→ AIM OF THE TASK
Print the data that follows again, keeping every line exact.

→ AVAILABLE RECORDS
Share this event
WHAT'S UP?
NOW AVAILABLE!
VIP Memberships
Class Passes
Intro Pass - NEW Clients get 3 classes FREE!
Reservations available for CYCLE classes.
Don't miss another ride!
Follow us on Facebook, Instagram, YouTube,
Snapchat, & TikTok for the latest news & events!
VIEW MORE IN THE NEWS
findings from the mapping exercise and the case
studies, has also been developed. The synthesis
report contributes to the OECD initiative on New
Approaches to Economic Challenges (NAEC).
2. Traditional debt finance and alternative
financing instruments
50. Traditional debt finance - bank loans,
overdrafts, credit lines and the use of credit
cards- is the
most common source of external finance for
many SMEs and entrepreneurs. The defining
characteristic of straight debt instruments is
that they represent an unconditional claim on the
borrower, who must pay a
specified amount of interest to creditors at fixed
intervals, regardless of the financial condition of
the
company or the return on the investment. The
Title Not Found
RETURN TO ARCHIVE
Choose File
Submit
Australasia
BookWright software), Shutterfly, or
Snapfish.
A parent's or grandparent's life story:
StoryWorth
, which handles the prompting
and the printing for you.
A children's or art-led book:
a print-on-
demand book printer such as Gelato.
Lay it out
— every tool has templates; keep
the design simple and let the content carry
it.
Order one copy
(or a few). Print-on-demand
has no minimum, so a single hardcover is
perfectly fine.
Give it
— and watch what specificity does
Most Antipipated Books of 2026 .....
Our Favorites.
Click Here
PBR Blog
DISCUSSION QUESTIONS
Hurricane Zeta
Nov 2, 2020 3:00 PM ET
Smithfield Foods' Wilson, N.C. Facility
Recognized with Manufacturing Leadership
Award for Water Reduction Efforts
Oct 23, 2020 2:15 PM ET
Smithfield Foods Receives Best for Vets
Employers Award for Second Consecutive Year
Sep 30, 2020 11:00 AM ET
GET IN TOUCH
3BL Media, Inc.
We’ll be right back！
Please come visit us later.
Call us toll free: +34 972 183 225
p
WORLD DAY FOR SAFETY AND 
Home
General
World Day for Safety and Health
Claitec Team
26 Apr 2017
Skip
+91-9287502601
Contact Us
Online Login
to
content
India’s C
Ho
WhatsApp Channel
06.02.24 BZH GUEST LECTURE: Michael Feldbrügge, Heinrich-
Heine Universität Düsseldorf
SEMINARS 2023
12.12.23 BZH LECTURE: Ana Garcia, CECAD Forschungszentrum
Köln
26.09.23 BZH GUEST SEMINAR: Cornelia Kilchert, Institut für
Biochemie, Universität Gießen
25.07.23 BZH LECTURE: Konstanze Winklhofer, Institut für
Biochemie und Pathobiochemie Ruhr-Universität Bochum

→ ANSWER BOX
Share this event
WHAT'S UP?
NOW AVAILABLE!
VIP Memberships
Class Passes
Intro Pass - NEW Clients get 3 classes FREE!
Reservations available for CYCLE classes.
Don't miss another ride!
Follow us on Facebook, Instagram, YouTube,
Snapchat, & TikTok for the latest news & events!
VIEW MORE IN THE NEWS
findings from the mapping exercise and the case
studies, has also been developed. The synthesis
report contributes to the OECD initiative on New
Approaches to Economic Challenges (NAEC).
2. Traditional debt finance and alternative
financing instruments
50. Traditional debt finance - bank loans,
overdrafts, credit lines and the use of credit
cards- is the
most common source of external finance for
many SMEs and entrepreneurs. The defining
characteristic of straight debt instruments is
that they represent an unconditional claim on the
borrower, who must pay a
specified amount of interest to creditors at fixed
intervals, regardless of the financial condition of
the
company or the return on the investment. The
Title Not Found
RETURN TO ARCHIVE
Choose File
Submit
Australasia
BookWright software), Shutterfly, or
Snapfish.
A parent's or grandparent's life story:
StoryWorth
, which handles the prompting
and the printing for you.
A children's or art-led book:
a print-on-
demand book printer such as Gelato.
Lay it out
— every tool has templates; keep
the design simple and let the content carry
it.
Order one copy
(or a few). Print-on-demand
has no minimum, so a single hardcover is
perfectly fine.
Give it
— and watch what specificity does
Most Antipipated Books of 2026 .....
Our Favorites.
Click Here
PBR Blog
DISCUSSION QUESTIONS
Hurricane Zeta
Nov 2, 2020 3:00 PM ET
Smithfield Foods' Wilson, N.C. Facility
Recognized with Manufacturing Leadership
Award for Water Reduction Efforts
Oct 23, 2020 2:15 PM ET
Smithfield Foods Receives Best for Vets
Employers Award for Second Consecutive Year
Sep 30, 2020 11:00 AM ET
GET IN TOUCH
3BL Media, Inc.
We’ll be right back！
Please come visit us later.
Call us toll free: +34 972 183 225
p
WORLD DAY FOR SAFETY AND 
Home
General
World Day for Safety and Health
Claitec Team
26 Apr 2017
Skip
+91-9287502601
Contact Us
Online Login
to
content
India’s C
Ho
WhatsApp Channel
06.02.24 BZH GUEST LECTURE: Michael Feldbrügge, Heinrich-
Heine Universität Düsseldorf
SEMINARS 2023
12.12.23 BZH LECTURE: Ana Garcia, CECAD Forschungszentrum
Köln
26.09.23 BZH GUEST SEMINAR: Cornelia Kilchert, Institut für
Biochemie, Universität Gießen
25.07.23 BZH LECTURE: Konstanze Winklhofer, Institut für
Biochemie und Pathobiochemie Ruhr-Universität Bochum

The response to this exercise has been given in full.